■ Consigne 1: Renvoie à l'identique toutes les lignes de données placées après l'extrait, en omettant les images.

Histoire du donjon de Loches/Chapitre XIII

La bibliothèque libre.
Edmond Gautier
Impr. de A. Nuret (p. 193-204).

XII

inscriptions

CACHOT DU PONT-LEVIS. — Le cachot situé au-dessus du portail d’entrée n’a pas dû perdre beaucoup de sa physionomie du XVe siècle. Une cheminée, un grossier lit de camp, un collier de fer scellé au mur par une lourde chaîne (Pl. VII), une fenêtre avec un épais grillage de bois, qui ne permet plus de pénétrer dans l’embrasure ; peut-être l’établissement de ce grillage est-il relativement moderne ; il a eu pour heureux effet de sauver des dégradations des prisonniers vulgaires de curieuses inscriptions. C’est là que nous trouvons ces deux vers que nous avons attribués à Ludovic le Maure :

Il n’y a au monde plus grande destresse
Du bon temps son souvenir en la tristesse

À quelque distance, au-dessous d’une inscription qui n’a laissé sur le mur que des traces jaunes impossibles à reconstituer, un cœur renfermant au centre la lettre F entourée des lettres SAV. SAN. Nous reconnaissons les caractères hardis et singuliers du duc de Milan. La lettre F au milieu du cœur est comme une signature ; c’est vraiment la première lettre du mot forza ; l’S comme dans les mots Sforzare, Sfrangiare, Sfrenara, Sfrondare, etc., n’est qu’une sorte de suffixe représentant la préposition ex des latins.

Nous pouvons encore lire dans l’embrasure de la fenêtre les curieuses inscriptions que voici.

Les deux premières sont en catalan du XVe siècle :

Qui ne sab de sospirar
Vinga sen assi estar
Car no sol sospirara
Mas de dolor gemira.

■ Consigne 2: Recopie fidèlement le passage de l'extrait sur le donjon de Loches allant de « Il n’y a au » à « de dolor gemira. ».

■ Données d'entrée:
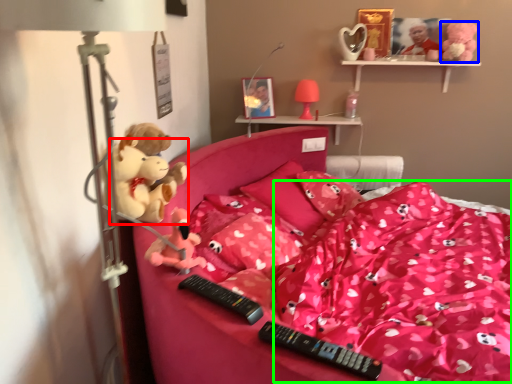
Question: Based on their relative distances, which object is nearer to toy (highlighted by a red box)? Choose from toy (highlighted by a blue box) and blanket (highlighted by a green box).

Choices:
 (A) toy
 (B) blanket

Answer: (B)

■ Résultat 1:
Question: Based on their relative distances, which object is nearer to toy (highlighted by a red box)? Choose from toy (highlighted by a blue box) and blanket (highlighted by a green box).

Choices:
 (A) toy
 (B) blanket

Answer: (B)

■ Résultat 2:
Il n’y a au monde plus grande destresse
Du bon temps son souvenir en la tristesse

À quelque distance, au-dessous d’une inscription qui n’a laissé sur le mur que des traces jaunes impossibles à reconstituer, un cœur renfermant au centre la lettre F entourée des lettres SAV. SAN. Nous reconnaissons les caractères hardis et singuliers du duc de Milan. La lettre F au milieu du cœur est comme une signature ; c’est vraiment la première lettre du mot forza ; l’S comme dans les mots Sforzare, Sfrangiare, Sfrenara, Sfrondare, etc., n’est qu’une sorte de suffixe représentant la préposition ex des latins.

Nous pouvons encore lire dans l’embrasure de la fenêtre les curieuses inscriptions que voici.

Les deux premières sont en catalan du XVe siècle :

Qui ne sab de sospirar
Vinga sen assi estar
Car no sol sospirara
Mas de dolor gemira.